Valérie Rosa n’est pas seule dans son cas. Le mois dernier, la Lausannoise Létizia Pierro témoignait dans Le Matin vivre une situation identique avec son fils autiste âgé de 7 ans (lire ci-dessous). Dans les deux cas, des vérifications du SESAF auprès des classes spécialisées ont montré que le transport mis en place contrevenait au règlement. Ces histoires préoccupent Pro Infirmis Vaud, indique sa directrice, Monique Richoz. «Nous sommes en train de les documenter avec notre service BSPE (ndlr: Besoins spéciaux de la petite enfance) pour nous en faire une idée précise.» Pour la spécialiste, ces cas montrent que l’école inclusive, qui vise à intégrer davantage d’enfants en situation de handicap dans des classes ordinaires, ne se résume pas à octroyer du soutien en classe aux professeurs. «C’est une philosophie à laquelle nous sommes très favorables. Elle implique de bien penser à tous les paramètres. Souvent, les institutions spécialisées prennent en charge le transport de l’élève, ce qui entre dans le coût global que paie ensuite l’État.

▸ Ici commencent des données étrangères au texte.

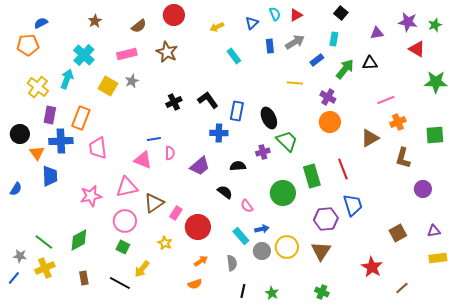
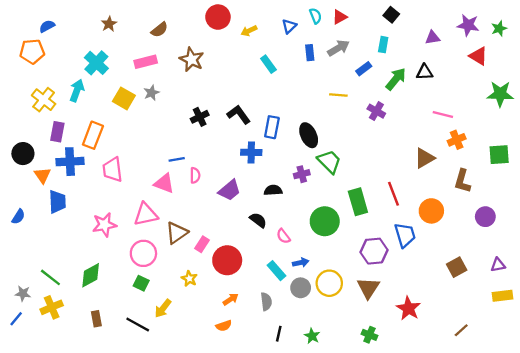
red circle: (174, 15) -> (218, 17), moved
pink line: (386, 100) -> (443, 115), turned 36
orange circle: (330, 122) -> (431, 211), moved
red star: (372, 267) -> (408, 308), moved

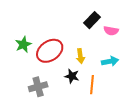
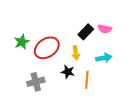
black rectangle: (92, 20) -> (86, 32), moved

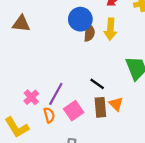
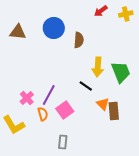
blue circle: (80, 19) -> (54, 28), moved
yellow arrow: (110, 29) -> (98, 67), moved
brown rectangle: (100, 107) -> (114, 111), moved

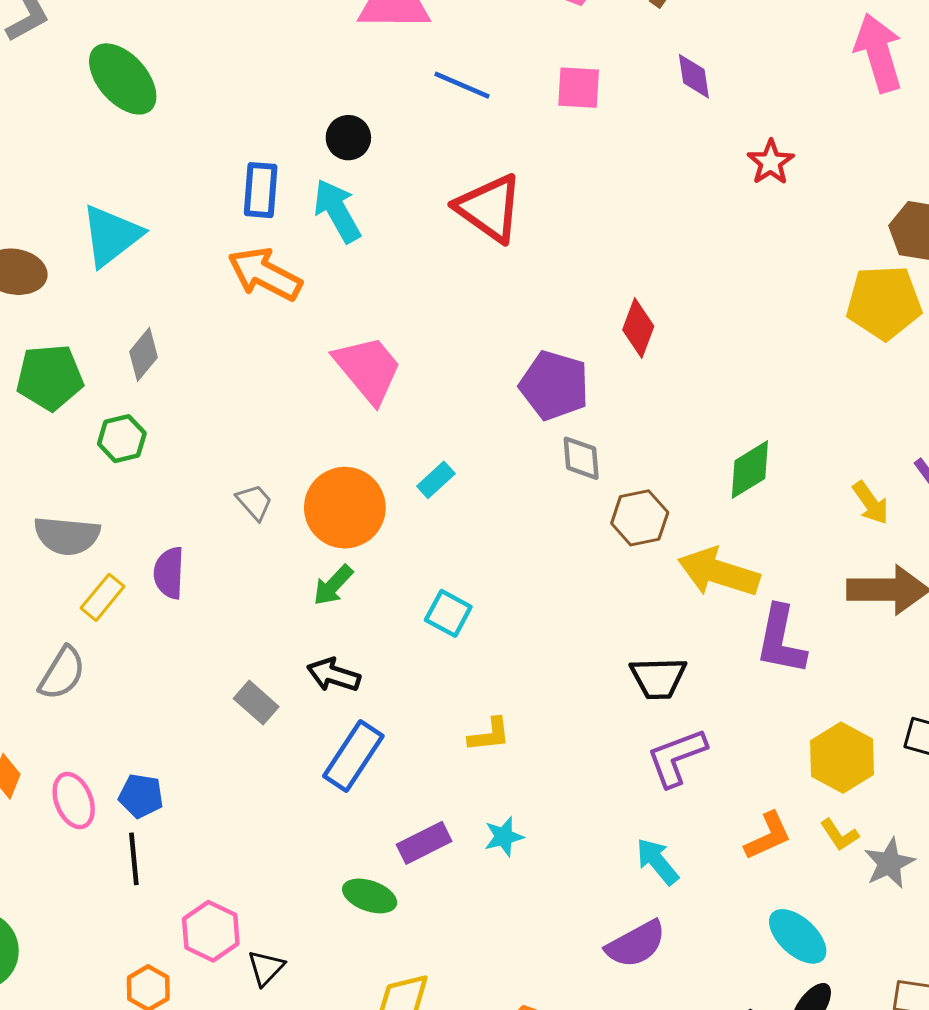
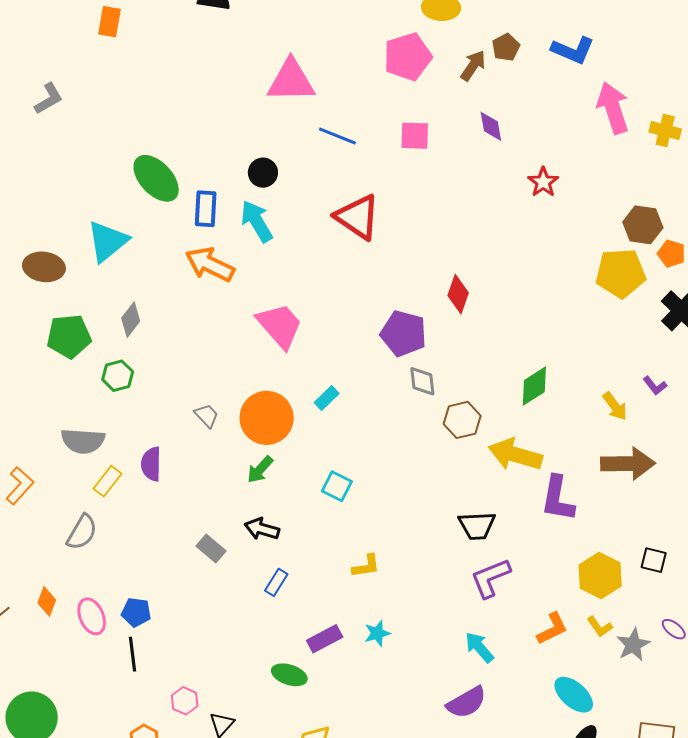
green ellipse: (123, 79) -> (156, 178), moved
blue rectangle: (353, 756) -> (276, 582), size x0.6
pink hexagon: (211, 931) -> (185, 701), size x0.7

C’est un pan qu’il faut aussi prendre en compte pour que l’intégration de l’enfant dans le système scolaire ordinaire soit réussie.» (24 heures)

Créé: 15.11.2017, 06h47

Une famille saisit le tribunal

Sur les hauts de Lausanne, ce sont les Pierro qui se retrouvent dans la panade. Atteint d’un retard de développement et de troubles autistiques, Alexandre (7 ans) se rendait en minibus à l’école de Rovéréaz. Et ce depuis plus de deux ans. Un service qui sera aussi supprimé dès janvier car le SESAF s’est, là aussi, aperçu que le domicile familial se situe à moins de 2,5 km de l’établissement. Ce bouleversement n’a rien d’anodin pour l’enfant, qui appréciait cette solution et qui a besoin de stabilité pour affronter ses angoisses. Sa maman, Létizia, est dans l’impasse: «Nous avions choisi cette école pour les facilités qu’elle présentait en matière de transport. Mes deux enfants sont à l’AI et ne sont pas scolarisés au même endroit, je ne peux pas me dédoubler!» La famille a déposé un recours devant la Cour de droit administratif et public, moyennant le versement de 500 francs d’avance de frais. «Nous avons obtenu un effet suspensif. Tant que le cas n’est pas jugé, Alexandre pourra continuer à prendre le minibus», glisse Létizia Pierro.